### [Problem description]
Show me each line of the listing below where the word "flag" appears.

____________________

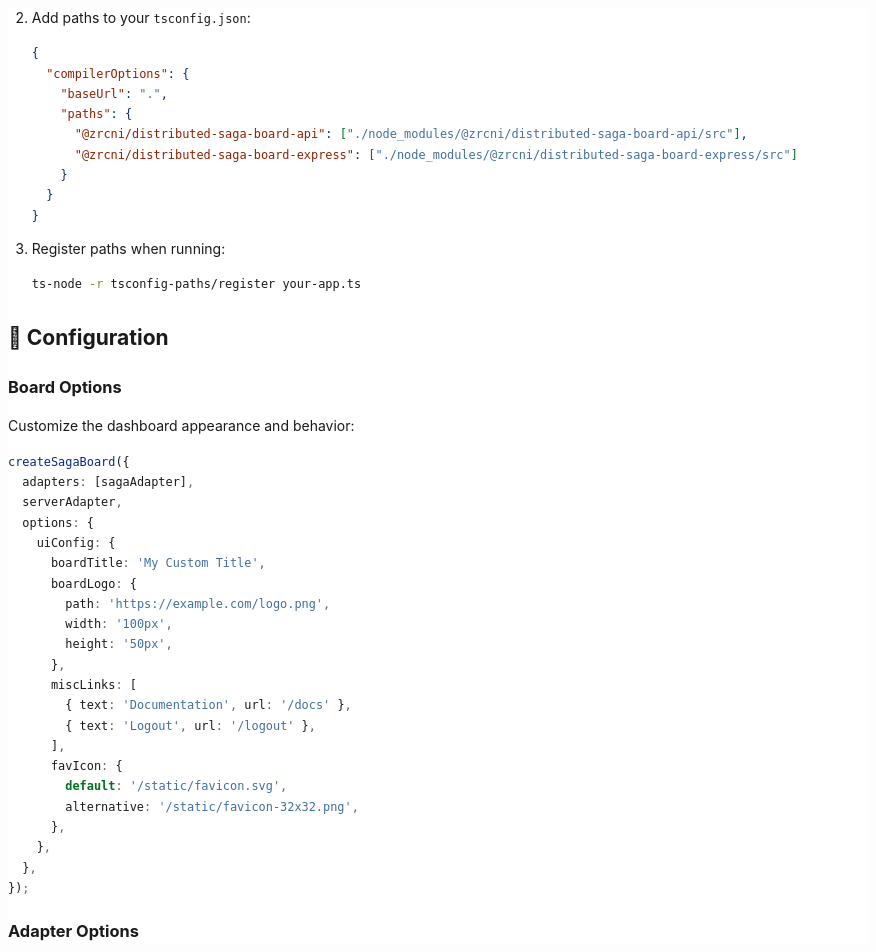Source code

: 2. Add paths to your `tsconfig.json`:
   ```json
   {
     "compilerOptions": {
       "baseUrl": ".",
       "paths": {
         "@zrcni/distributed-saga-board-api": ["./node_modules/@zrcni/distributed-saga-board-api/src"],
         "@zrcni/distributed-saga-board-express": ["./node_modules/@zrcni/distributed-saga-board-express/src"]
       }
     }
   }
   ```

3. Register paths when running:
   ```bash
   ts-node -r tsconfig-paths/register your-app.ts
   ```

## 📖 Configuration

### Board Options

Customize the dashboard appearance and behavior:

```typescript
createSagaBoard({
  adapters: [sagaAdapter],
  serverAdapter,
  options: {
    uiConfig: {
      boardTitle: 'My Custom Title',
      boardLogo: {
        path: 'https://example.com/logo.png',
        width: '100px',
        height: '50px',
      },
      miscLinks: [
        { text: 'Documentation', url: '/docs' },
        { text: 'Logout', url: '/logout' },
      ],
      favIcon: {
        default: '/static/favicon.svg',
        alternative: '/static/favicon-32x32.png',
      },
    },
  },
});
```

### Adapter Options
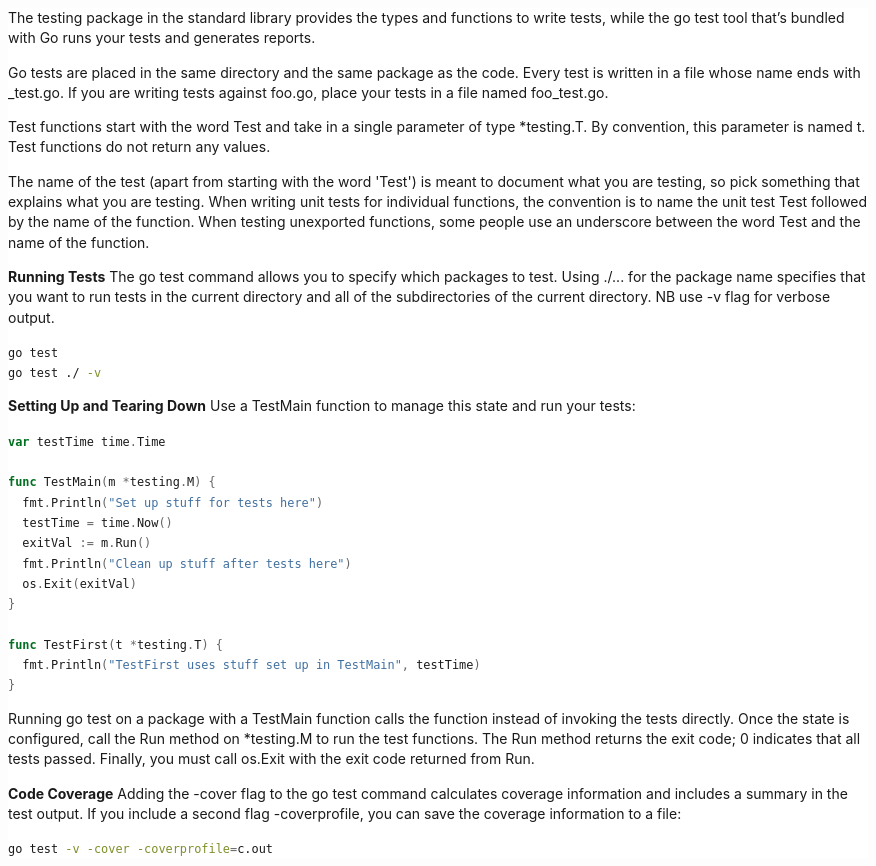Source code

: The testing package in the standard library provides the types and functions to write tests, while the go test tool that’s bundled with Go runs your tests and generates reports.

Go tests are placed in the same directory and the same package as the code. Every test is written in a file whose name ends with _test.go. If you are writing tests against foo.go, place your tests in a file named foo_test.go.

Test functions start with the word Test and take in a single parameter of type *testing.T. By convention, this parameter is named t. Test functions do not return any values.

The name of the test (apart from starting with the word 'Test') is meant to document what you are testing, so pick something that explains what you are testing. When writing unit tests for individual functions, the convention is to name the unit test Test followed by the name of the function. When testing unexported functions, some people use an underscore between the word Test and the name of the function.

**Running Tests**
The go test command allows you to specify which packages to test. Using ./... for the package name specifies that you want to run tests in the current directory and all of the subdirectories of the current directory.
NB use -v flag for verbose output.
```bash
go test
go test ./ -v
```

**Setting Up and Tearing Down**
Use a TestMain function to manage this state and run your tests:
```go
var testTime time.Time

func TestMain(m *testing.M) {
  fmt.Println("Set up stuff for tests here")
  testTime = time.Now()
  exitVal := m.Run()
  fmt.Println("Clean up stuff after tests here")
  os.Exit(exitVal)
}

func TestFirst(t *testing.T) {
  fmt.Println("TestFirst uses stuff set up in TestMain", testTime)
}
```

Running go test on a package with a TestMain function calls the function instead of invoking the tests directly. Once the state is configured, call the Run method on *testing.M to run the test functions. The Run method returns the exit code; 0 indicates that all tests passed. Finally, you must call os.Exit with the exit code returned from Run.

**Code Coverage**
Adding the -cover flag to the go test command calculates coverage information and includes a summary in the test output. If you include a second flag -coverprofile, you can save the coverage information to a file:
```bash
go test -v -cover -coverprofile=c.out
```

____________________

### [Answer space]
NB use -v flag for verbose output.
Adding the -cover flag to the go test command calculates coverage information and includes a summary in the test output. If you include a second flag -coverprofile, you can save the coverage information to a file:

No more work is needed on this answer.